The president of Venezuela, Nicolás Maduro, assured this Tuesday that fishing production increased in the country despite the missiles that the United States has launched against vessels in the Caribbean Sea, where the president of the United States, Donald Trump, maintains an air-naval deployment under the argument of combating drug trafficking.
During a National Council of Productive Economy, broadcast by the state channel Venezolana de Televisión (VTV), the president specified that aquaculture production grew 4% and fishing catch 2.4%, between January and November of this year, although he did not give more details in this regard.

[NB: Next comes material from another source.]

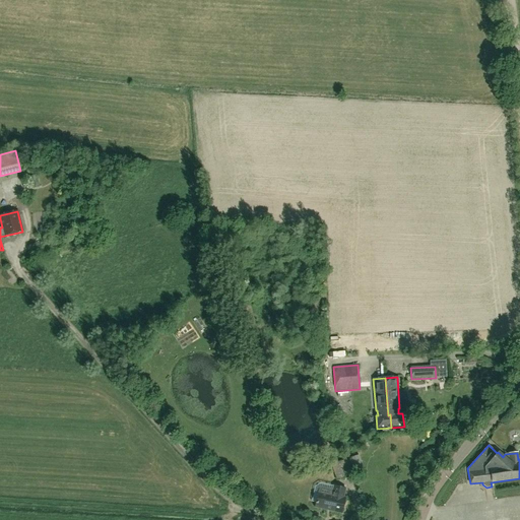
[(353,475),(349,459),(339,462),(332,464),(336,479),(343,478),(353,475)]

Maduro highlighted these figures as an achievement in the “framework of the missiles that have been launched at boats in the Caribbean” and noted that “Venezuela continues to grow in its production.”

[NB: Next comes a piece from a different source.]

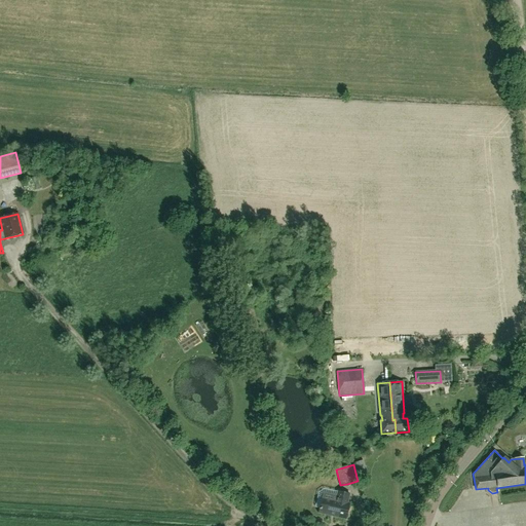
[(345,520),(349,503),(347,503),(349,494),(338,492),(336,500),(322,497),(318,514),(345,520)]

In this sense, he mentioned a growth of 18.6% in the oil industry this year compared to 2024, “avoiding so many sabotages and evils,” he noted, although he did not give more details.
Continue reading: Nicolás Maduro confirms that he spoke by phone with Trump
Since August, the United States has maintained a military operation in which it has destroyed around twenty boats supposedly loaded with drugs in the Caribbean and the Pacific, in which more than 80 people have died, whom Washington accuses of being “narcoterrorists.”
Trump has reiterated on several occasions that attacks against drug trafficking within Venezuelan territory will begin “soon.”
Despite the tension, Trump and Maduro held a telephone conversation in November that, according to sources consulted by The Washington Post, was cordial.
During the conversation, the US president stated that he would like Maduro to renounce power, although he did not set any ultimatum and both promised to maintain new contacts in the future, the newspaper adds.